- 2015 Federal Election
Neis wants to be West Kelowna mayor again
West Kelowna’s first mayor wants her old job back.
Rosalind Neis, who opted to run as a councillor in the last municipal election and topped the polls, has announced she will challenge incumbent Doug Findlater for the mayor’s job in November. Findlater has already said he will seek a second term.
“Doug has done a great job but we have different styles,” said Neis, who has often found herself lacking the support of her council colleagues when trying to propose motions at council meetings.
Despite that, Findlater has said in the past he feels the rest of council works well with Neis, who came out of nowhere to win the first West Kelowna mayoral race in 2007. She served a special one-year term until West Kelowna joined the regular, three-year municipal election cycle the following year. In 2008 she opted to seek a council seat instead of re-election as mayor saying she wanted to devote more time to her family and her job.
At the time of the first election, Neis ran on a “disincorporation” platform, but backed away from that position after she was elected.
She said despite her personal opinion, residents of West Kelowna—or Westside as it was known then—voted for incorporation and voted for her to be mayor of the new municipality. She has not publicly advocated for West Kelowna to join Kelowna since.
Findlater won a council seat in that first election, and before that served as chairman of the committee that looked at governance options for the Westside. He was elected, mayor in 2008.
Neis said she still considers West Kelowna to be a bedroom community of Kelowna, one that needs to look at providing services ahead of facilities for its residents.
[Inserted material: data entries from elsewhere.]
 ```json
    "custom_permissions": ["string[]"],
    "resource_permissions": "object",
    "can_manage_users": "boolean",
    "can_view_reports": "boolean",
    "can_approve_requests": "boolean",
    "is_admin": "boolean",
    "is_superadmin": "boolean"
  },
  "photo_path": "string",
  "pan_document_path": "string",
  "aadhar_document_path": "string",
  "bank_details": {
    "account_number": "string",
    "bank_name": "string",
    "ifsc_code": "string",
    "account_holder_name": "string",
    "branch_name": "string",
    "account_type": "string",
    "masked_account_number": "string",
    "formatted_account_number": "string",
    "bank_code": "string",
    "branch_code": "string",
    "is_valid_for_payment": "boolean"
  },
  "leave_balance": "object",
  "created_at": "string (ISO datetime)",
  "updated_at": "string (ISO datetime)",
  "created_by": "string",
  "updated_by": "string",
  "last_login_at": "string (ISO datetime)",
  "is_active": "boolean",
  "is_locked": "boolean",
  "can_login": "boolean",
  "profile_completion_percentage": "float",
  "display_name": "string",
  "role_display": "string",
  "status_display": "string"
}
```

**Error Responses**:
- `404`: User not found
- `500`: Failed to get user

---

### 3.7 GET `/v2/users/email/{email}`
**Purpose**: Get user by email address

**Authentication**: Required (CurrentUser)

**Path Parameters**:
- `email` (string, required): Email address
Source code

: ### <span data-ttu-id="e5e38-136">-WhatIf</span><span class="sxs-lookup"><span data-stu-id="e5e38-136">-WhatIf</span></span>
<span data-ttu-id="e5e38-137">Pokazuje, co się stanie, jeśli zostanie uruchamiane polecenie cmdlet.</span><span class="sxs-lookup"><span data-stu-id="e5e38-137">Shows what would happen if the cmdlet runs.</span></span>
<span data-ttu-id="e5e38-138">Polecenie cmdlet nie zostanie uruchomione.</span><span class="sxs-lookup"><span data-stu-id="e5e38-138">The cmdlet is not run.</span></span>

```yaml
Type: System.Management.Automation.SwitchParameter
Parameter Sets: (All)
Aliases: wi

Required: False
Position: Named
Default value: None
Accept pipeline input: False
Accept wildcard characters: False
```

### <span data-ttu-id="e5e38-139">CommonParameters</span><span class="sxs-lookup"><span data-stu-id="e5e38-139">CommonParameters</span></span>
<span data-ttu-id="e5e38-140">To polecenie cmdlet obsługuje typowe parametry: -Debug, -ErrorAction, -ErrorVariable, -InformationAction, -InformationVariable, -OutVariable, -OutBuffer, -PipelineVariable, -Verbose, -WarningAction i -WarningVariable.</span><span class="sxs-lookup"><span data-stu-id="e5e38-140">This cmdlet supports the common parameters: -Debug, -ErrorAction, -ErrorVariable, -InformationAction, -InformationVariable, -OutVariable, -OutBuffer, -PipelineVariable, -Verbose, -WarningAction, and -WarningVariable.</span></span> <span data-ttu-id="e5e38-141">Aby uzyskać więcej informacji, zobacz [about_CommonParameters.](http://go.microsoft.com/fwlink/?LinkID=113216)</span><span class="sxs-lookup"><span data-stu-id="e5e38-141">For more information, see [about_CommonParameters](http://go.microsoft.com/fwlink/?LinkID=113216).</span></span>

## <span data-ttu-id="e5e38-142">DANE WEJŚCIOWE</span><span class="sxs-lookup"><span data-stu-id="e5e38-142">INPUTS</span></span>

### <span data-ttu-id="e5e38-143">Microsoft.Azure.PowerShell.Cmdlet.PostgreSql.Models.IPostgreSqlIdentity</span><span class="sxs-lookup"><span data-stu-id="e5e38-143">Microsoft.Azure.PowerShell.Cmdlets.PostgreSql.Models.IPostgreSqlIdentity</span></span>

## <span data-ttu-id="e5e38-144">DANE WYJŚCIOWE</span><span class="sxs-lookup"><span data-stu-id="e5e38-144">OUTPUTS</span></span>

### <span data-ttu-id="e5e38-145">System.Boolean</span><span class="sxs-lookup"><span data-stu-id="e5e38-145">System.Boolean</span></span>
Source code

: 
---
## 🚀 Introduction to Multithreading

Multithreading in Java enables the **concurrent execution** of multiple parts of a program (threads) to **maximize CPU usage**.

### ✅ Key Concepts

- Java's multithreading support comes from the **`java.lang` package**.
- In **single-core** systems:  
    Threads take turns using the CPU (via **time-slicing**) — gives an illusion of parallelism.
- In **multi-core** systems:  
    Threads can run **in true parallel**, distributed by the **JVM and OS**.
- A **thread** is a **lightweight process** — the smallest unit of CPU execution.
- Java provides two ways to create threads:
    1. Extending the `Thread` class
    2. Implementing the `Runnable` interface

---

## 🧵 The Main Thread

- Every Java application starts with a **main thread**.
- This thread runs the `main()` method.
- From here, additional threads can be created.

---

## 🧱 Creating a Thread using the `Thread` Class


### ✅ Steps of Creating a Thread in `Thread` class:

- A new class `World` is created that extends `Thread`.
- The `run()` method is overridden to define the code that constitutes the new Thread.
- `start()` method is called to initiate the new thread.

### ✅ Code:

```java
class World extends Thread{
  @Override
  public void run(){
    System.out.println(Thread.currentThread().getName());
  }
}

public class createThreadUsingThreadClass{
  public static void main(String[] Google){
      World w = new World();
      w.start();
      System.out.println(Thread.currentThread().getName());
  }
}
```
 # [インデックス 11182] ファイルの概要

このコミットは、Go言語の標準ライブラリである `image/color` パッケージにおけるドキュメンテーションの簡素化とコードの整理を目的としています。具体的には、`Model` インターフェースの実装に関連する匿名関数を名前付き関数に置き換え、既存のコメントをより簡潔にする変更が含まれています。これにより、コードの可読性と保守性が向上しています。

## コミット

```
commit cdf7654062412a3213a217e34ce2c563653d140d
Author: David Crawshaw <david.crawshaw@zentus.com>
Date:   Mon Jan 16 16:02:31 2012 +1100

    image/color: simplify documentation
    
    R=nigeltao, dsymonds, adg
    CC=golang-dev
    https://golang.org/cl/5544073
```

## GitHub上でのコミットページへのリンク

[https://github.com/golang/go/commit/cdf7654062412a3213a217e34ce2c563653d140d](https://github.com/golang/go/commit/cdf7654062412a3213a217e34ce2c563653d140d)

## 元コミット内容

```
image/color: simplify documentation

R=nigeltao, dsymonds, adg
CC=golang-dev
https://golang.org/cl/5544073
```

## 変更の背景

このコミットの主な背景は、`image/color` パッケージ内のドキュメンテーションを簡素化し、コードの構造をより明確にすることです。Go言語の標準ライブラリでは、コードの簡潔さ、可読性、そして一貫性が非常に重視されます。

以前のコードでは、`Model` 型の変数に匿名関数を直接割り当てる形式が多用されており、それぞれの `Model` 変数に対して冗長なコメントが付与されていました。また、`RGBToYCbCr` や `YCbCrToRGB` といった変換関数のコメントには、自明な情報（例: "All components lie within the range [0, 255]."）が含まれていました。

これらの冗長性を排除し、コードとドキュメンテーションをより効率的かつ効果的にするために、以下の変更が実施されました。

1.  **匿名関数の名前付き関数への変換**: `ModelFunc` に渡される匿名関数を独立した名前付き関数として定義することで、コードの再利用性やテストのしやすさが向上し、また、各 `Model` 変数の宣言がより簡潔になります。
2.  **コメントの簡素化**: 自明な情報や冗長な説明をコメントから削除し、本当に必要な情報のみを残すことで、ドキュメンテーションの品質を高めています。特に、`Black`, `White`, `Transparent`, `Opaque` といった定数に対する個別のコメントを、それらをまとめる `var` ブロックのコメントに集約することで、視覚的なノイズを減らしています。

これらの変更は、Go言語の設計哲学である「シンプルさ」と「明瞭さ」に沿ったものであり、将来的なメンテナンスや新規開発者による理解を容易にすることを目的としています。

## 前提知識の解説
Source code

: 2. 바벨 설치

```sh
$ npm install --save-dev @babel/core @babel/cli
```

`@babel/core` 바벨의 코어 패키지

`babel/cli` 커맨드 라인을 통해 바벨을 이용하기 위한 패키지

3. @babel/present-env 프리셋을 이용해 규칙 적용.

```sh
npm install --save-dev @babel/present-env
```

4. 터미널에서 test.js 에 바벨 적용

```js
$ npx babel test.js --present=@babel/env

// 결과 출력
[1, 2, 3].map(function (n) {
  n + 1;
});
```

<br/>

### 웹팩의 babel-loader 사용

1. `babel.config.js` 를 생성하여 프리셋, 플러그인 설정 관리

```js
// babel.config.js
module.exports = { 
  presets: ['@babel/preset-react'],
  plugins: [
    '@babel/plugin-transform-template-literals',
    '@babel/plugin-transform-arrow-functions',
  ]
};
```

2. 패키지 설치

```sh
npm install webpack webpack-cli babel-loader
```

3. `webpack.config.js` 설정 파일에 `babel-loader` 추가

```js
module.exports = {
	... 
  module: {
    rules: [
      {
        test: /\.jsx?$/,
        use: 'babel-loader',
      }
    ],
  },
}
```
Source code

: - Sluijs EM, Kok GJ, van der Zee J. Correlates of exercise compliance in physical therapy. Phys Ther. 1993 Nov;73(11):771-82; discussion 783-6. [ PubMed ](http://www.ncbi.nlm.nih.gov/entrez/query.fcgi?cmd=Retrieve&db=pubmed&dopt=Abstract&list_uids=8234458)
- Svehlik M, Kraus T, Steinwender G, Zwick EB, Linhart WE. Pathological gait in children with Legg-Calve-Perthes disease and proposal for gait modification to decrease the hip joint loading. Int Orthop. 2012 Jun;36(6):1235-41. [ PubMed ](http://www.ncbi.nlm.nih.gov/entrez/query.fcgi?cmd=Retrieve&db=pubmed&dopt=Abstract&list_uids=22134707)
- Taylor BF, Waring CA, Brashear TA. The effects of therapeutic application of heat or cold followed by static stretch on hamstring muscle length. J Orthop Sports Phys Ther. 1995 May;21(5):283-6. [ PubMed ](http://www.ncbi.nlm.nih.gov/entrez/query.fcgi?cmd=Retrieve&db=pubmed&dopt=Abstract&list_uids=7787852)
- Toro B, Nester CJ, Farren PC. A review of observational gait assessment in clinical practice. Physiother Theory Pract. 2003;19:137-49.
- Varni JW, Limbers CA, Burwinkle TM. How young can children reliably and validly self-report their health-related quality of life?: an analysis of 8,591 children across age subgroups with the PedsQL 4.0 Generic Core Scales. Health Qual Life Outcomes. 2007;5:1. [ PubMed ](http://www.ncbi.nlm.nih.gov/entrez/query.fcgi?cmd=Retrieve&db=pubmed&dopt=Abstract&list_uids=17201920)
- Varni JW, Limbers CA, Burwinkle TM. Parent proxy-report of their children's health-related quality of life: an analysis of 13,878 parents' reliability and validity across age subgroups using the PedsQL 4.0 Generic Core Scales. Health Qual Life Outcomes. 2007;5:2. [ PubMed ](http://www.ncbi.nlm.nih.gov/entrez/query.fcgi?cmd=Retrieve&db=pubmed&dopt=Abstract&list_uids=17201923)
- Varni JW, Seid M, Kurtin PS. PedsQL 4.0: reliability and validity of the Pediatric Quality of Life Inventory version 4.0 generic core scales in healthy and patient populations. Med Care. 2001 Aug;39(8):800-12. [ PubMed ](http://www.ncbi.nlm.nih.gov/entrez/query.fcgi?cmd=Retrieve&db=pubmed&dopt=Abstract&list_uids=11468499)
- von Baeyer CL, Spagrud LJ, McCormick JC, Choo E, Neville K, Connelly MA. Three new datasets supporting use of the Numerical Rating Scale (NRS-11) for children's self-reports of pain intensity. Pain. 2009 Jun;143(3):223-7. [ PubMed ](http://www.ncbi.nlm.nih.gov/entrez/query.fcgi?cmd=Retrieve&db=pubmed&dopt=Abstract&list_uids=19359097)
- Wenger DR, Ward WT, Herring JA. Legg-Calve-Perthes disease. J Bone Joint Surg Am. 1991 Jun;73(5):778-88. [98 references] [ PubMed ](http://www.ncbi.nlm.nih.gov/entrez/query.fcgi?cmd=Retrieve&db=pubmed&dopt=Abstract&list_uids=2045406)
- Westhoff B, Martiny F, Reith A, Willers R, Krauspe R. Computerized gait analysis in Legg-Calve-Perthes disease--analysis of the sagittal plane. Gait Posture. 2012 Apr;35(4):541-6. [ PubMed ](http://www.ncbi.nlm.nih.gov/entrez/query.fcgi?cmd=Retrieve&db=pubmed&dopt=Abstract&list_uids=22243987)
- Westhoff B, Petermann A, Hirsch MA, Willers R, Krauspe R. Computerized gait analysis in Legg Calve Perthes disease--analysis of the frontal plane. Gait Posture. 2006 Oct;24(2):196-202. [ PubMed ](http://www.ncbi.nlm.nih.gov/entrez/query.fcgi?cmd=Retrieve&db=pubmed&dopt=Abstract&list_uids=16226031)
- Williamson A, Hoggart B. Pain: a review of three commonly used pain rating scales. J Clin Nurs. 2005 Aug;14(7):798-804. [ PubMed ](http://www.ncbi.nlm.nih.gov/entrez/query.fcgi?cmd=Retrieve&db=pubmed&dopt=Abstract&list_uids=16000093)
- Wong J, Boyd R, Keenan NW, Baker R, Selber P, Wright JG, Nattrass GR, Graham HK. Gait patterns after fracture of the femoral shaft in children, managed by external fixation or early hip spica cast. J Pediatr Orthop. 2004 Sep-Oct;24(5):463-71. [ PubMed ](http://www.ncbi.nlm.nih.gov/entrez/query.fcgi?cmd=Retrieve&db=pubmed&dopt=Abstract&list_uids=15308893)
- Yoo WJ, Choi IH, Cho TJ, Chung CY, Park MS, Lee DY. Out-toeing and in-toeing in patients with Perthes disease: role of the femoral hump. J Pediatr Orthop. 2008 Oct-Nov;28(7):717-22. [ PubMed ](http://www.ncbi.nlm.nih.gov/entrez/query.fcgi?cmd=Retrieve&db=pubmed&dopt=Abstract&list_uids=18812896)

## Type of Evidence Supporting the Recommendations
An operating room nurse at Kelowna General Hospital, Neis said she feels B.C. Premier Christy Clark has the right approach with her Families First agenda, adding that is something West Kelowna should emulate.
“We want a community that is safe, that we can afford to live in and that, hopefully, our children can afford to buy a house in and stay here,” said Neis.
If elected, Neis said she plans to become a “casual,” at KGH, meaning she could be called in when the hospital needs additional staff but it would be up to her to accept shifts.
That way, she could devote the tremendous amount of time required to be mayor. “I always intended to go back to politics full-time,” she said, adding that is now possible as two of her children graduated from high school last year.
As for her vision for the municipality, Neis said she believes Canadians are “not out of the woods yet” when it comes to the economy and expects five to six more years of what she calls really tough financial times.
“In the meantime, we (as a municipality) have to get back to basics,” she said.